You are viewing a plain text version of this content. The canonical link for it is here.

Posted to hdfs-dev@hadoop.apache.org by Jim Clampffer <ja...@gmail.com> on 2017/10/25 19:52:21 UTC

[DISCUSS] Merging libhdfs++ (HDFS-8707) into trunk

Hi everyone,

I'd like to start a thread to discuss merging the HDFS-8707 aka libhdfs++
into trunk (as a beta release).

libhdfs++ is an HDFS client written in C++ designed to be used in
applications that are written in non-JVM based languages.  In its current
state it supports kerberos authenticated reads from HDFS and has been used
in production clusters for over a year so it has had a significant amount
of burn-in time.  The HDFS-8707 branch has been around for about 2 years
now so I'd like to know people's thoughts on what it would take to merge in
the current branch and possibly start a new one for handling writes and
encrypted reads.

Current features:
  -A libhdfs/libhdfs3 compatible C API that allows libhdfs++ to serve as a
drop-in replacement for clients that only need read support
  -An asynchronous C++ API with synchronous shims on top if the client
application wants to do blocking operations.  Internally a single thread
(optionally more) uses select/epoll by way of boost::asio to watch
thousands of sockets without the overhead of spawning threads to emulate
async operation.
  -Kerberos/SASL authentication support
  -HA namenode support
  -A set of utility programs that mirror the HDFS CLI utilities e.g.
"./hdfs dfs -chmod".  The major benefit of these is the tool startup time
is ~3 orders of magnitude faster (<1ms vs hundreds of ms) and occupies a
lot less memory since it isn't dealing with the JVM.  This makes it
possible to do things like write a simple bash script that stats a file,
applies some rules to the result, and decides if it should move it in a way
that scales to thousands of files without being penalized with O(N) JVM
startups.
  -Cancelable reads.  This has proven to be very useful in multiuser
applications that (pre)fetch large blocks of data but need to remain
responsive for interactive users.  Rather than waiting for a large and/or
slow read to finish it will return immediately and the associated resources
(buffer, file descriptor) become available for the rest of the application
to use.

There's a few known issues that prevent a merge of the branch as-is,
notably that it's lagging extremely far behind trunk - HDFS-12110.  There's
a patch up to get in sync but that's waiting on CI tests to be unstuck -
HDFS-12640, which I haven't been able to figure out (if anyone has tips for
investigating this I'd really appreciate it).  The other two issues that
have been raised are that headers and docs aren't being exported to the
correct places when building a distro which will be straightforward to fix
once the rebase is done.

Thanks!

Fwd: [DISCUSS] Merging libhdfs++ (HDFS-8707) into trunk

Posted by Roman Shaposhnik <ro...@shaposhnik.org>.

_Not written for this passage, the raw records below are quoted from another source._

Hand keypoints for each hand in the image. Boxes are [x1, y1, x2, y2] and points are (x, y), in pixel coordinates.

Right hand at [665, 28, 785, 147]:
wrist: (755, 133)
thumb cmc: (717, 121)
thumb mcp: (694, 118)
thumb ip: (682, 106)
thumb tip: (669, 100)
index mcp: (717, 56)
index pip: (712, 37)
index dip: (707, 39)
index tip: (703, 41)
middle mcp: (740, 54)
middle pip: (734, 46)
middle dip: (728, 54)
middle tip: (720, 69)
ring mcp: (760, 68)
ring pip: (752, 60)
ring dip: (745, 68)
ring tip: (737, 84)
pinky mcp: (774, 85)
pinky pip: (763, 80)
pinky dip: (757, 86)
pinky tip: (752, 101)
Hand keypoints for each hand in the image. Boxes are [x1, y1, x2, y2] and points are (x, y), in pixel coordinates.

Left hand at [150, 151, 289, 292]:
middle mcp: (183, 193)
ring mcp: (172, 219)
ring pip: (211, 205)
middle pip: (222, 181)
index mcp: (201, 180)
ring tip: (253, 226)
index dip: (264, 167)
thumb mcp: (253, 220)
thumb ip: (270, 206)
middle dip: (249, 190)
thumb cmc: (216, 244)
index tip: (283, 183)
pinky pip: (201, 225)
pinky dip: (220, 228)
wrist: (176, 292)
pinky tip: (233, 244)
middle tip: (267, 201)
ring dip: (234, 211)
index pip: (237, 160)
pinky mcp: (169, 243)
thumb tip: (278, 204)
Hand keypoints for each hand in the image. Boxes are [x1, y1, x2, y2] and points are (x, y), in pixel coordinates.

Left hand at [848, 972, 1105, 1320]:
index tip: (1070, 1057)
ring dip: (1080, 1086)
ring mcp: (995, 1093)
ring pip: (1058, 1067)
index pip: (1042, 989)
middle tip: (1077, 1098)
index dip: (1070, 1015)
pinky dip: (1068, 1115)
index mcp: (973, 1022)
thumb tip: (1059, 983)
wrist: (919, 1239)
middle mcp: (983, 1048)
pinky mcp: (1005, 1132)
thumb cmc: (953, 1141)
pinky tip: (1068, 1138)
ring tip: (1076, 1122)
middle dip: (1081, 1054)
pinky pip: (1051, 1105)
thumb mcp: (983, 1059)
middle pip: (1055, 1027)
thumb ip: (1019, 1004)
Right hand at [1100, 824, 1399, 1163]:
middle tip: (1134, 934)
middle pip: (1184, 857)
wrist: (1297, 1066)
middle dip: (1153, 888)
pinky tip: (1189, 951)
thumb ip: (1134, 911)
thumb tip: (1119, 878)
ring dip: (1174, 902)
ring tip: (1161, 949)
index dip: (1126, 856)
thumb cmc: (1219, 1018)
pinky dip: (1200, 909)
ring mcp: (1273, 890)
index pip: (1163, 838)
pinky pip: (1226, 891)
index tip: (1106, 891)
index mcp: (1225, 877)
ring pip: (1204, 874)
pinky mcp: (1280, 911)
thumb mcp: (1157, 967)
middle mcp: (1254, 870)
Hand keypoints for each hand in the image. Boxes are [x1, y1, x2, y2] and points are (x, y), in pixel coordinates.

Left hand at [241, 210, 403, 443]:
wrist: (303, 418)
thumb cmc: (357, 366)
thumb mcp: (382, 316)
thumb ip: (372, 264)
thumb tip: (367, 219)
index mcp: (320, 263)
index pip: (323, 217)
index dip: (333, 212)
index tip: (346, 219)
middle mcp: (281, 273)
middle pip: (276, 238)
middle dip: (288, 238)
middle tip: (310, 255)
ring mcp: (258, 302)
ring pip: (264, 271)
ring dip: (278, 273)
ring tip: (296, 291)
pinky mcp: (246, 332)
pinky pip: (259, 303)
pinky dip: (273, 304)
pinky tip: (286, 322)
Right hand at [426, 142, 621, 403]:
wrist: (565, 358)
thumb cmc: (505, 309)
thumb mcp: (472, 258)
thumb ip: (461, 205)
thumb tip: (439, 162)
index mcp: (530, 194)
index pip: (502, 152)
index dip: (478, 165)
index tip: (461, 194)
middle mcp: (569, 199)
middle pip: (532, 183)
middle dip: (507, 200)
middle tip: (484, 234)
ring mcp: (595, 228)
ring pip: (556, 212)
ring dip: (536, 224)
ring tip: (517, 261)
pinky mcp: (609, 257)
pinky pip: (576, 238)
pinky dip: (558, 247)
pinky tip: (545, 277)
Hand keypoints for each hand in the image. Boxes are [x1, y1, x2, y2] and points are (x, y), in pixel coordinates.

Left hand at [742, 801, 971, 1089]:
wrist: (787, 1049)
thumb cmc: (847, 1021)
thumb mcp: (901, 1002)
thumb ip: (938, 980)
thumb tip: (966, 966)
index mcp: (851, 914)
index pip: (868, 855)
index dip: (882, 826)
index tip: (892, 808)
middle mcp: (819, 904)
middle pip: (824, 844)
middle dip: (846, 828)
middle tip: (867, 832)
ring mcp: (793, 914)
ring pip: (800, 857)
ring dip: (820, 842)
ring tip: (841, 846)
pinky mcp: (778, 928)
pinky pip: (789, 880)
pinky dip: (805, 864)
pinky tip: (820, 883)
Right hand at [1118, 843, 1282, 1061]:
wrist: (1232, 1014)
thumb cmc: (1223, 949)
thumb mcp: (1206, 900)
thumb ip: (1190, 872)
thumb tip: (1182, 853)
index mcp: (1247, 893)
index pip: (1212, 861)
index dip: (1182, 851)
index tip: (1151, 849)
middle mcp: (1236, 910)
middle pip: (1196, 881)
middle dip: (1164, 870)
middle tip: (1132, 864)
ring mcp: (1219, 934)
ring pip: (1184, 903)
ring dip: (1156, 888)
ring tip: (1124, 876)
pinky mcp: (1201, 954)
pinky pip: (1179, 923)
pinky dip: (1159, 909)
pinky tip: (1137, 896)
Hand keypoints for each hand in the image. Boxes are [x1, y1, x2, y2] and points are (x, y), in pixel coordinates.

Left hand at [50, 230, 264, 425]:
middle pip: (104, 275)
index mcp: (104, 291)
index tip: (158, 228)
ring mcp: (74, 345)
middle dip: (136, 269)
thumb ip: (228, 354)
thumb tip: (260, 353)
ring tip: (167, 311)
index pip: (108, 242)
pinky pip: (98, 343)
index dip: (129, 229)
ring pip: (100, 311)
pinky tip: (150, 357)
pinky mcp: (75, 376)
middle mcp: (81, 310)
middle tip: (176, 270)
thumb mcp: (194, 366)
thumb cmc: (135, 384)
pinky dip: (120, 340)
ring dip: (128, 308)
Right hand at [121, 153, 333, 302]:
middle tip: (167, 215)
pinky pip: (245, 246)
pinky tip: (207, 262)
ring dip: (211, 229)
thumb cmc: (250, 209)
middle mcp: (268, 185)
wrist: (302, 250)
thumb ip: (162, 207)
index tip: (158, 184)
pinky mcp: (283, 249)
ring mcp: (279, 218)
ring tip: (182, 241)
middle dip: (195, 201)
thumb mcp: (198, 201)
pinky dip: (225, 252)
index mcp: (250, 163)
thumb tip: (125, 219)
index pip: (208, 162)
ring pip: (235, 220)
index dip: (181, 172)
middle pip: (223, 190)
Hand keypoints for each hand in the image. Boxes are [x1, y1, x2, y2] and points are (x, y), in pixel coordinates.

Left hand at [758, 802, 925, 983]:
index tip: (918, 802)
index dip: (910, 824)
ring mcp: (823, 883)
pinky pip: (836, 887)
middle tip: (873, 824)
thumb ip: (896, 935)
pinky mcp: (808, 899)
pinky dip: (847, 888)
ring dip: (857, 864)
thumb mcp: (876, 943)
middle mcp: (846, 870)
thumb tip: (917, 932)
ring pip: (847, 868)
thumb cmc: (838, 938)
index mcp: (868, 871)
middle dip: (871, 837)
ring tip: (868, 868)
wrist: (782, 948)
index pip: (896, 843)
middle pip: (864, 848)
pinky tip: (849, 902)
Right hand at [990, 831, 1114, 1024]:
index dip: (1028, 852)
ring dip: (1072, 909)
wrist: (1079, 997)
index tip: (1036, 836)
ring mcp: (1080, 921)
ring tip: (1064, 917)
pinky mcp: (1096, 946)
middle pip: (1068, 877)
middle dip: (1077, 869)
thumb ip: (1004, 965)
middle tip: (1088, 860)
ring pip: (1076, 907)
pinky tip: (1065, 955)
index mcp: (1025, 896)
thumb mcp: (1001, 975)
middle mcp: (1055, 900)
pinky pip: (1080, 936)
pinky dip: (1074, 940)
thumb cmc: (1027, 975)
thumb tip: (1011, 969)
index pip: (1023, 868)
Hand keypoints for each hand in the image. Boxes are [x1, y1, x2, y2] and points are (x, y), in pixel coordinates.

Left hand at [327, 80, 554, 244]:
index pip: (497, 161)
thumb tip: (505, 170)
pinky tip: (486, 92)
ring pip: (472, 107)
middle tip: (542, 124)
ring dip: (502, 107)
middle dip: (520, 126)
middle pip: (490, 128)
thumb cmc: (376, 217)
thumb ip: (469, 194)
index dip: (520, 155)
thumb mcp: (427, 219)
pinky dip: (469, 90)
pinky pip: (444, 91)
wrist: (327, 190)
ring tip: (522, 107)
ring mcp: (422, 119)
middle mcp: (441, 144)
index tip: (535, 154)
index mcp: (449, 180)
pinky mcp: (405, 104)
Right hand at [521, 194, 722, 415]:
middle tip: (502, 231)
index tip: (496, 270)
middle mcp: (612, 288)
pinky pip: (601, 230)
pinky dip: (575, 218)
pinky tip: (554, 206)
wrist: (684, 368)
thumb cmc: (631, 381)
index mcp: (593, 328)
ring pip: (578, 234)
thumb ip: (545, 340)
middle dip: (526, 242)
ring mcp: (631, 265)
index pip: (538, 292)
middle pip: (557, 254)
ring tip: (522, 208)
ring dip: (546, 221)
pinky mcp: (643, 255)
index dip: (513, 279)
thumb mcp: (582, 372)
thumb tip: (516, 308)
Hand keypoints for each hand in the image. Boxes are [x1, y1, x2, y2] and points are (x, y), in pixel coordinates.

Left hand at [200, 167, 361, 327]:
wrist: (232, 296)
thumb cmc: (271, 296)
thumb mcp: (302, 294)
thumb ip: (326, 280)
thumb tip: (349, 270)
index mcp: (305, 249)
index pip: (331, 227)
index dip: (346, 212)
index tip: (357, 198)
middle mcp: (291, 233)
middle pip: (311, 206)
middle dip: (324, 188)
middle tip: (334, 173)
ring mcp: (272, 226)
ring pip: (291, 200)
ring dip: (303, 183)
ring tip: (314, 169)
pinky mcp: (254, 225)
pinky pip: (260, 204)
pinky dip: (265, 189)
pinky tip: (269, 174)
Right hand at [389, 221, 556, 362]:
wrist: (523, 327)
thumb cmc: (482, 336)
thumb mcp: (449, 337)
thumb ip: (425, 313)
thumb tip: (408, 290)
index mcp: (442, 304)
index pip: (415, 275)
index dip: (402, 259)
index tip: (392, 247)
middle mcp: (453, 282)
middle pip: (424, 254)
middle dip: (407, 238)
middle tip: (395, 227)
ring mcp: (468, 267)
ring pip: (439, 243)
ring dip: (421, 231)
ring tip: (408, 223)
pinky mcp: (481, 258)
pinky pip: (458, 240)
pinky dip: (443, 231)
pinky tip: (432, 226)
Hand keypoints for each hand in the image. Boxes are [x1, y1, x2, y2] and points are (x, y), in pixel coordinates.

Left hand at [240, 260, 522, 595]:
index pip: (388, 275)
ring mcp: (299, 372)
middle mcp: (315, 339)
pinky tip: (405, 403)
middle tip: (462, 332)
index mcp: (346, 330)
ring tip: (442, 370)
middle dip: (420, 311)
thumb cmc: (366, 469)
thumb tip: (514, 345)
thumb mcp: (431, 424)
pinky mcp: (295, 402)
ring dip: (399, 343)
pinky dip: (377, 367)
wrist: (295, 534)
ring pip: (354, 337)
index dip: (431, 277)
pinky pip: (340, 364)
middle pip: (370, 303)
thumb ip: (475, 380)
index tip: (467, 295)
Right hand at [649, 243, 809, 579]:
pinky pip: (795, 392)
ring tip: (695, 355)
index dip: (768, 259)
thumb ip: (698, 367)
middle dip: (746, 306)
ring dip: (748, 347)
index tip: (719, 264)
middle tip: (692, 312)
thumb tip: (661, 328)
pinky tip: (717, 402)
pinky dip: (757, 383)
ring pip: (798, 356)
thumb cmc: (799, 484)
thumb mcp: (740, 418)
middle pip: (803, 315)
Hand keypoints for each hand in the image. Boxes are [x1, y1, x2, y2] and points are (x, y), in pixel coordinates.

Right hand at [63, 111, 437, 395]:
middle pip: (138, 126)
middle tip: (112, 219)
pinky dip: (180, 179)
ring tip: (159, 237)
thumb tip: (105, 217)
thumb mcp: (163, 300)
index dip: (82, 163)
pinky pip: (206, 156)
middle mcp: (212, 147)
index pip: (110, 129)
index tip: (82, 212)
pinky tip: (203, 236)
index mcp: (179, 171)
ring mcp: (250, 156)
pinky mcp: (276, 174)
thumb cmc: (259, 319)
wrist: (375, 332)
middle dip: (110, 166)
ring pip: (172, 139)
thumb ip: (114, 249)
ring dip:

FYI: a native C++ libhdfs is coming into trunk soon

Thanks,
Roman.

---------- Forwarded message ----------
From: Jim Clampffer <ja...@gmail.com>
Date: Wed, Oct 25, 2017 at 12:52 PM
Subject: [DISCUSS] Merging libhdfs++ (HDFS-8707) into trunk
To: hdfs-dev@hadoop.apache.org

Hi everyone,

I'd like to start a thread to discuss merging the HDFS-8707 aka libhdfs++
into trunk (as a beta release).

libhdfs++ is an HDFS client written in C++ designed to be used in
applications that are written in non-JVM based languages.  In its current
state it supports kerberos authenticated reads from HDFS and has been used
in production clusters for over a year so it has had a significant amount
of burn-in time.  The HDFS-8707 branch has been around for about 2 years
now so I'd like to know people's thoughts on what it would take to merge in
the current branch and possibly start a new one for handling writes and
encrypted reads.

Current features:
  -A libhdfs/libhdfs3 compatible C API that allows libhdfs++ to serve as a
drop-in replacement for clients that only need read support
  -An asynchronous C++ API with synchronous shims on top if the client
application wants to do blocking operations.  Internally a single thread
(optionally more) uses select/epoll by way of boost::asio to watch
thousands of sockets without the overhead of spawning threads to emulate
async operation.
  -Kerberos/SASL authentication support
  -HA namenode support
  -A set of utility programs that mirror the HDFS CLI utilities e.g.
"./hdfs dfs -chmod".  The major benefit of these is the tool startup time
is ~3 orders of magnitude faster (<1ms vs hundreds of ms) and occupies a
lot less memory since it isn't dealing with the JVM.  This makes it
possible to do things like write a simple bash script that stats a file,
applies some rules to the result, and decides if it should move it in a way
that scales to thousands of files without being penalized with O(N) JVM
startups.
  -Cancelable reads.  This has proven to be very useful in multiuser
applications that (pre)fetch large blocks of data but need to remain
responsive for interactive users.  Rather than waiting for a large and/or
slow read to finish it will return immediately and the associated resources
(buffer, file descriptor) become available for the rest of the application
to use.

There's a few known issues that prevent a merge of the branch as-is,
notably that it's lagging extremely far behind trunk - HDFS-12110.  There's
a patch up to get in sync but that's waiting on CI tests to be unstuck -
HDFS-12640, which I haven't been able to figure out (if anyone has tips for
investigating this I'd really appreciate it).  The other two issues that
have been raised are that headers and docs aren't being exported to the
correct places when building a distro which will be straightforward to fix
once the rebase is done.

Thanks!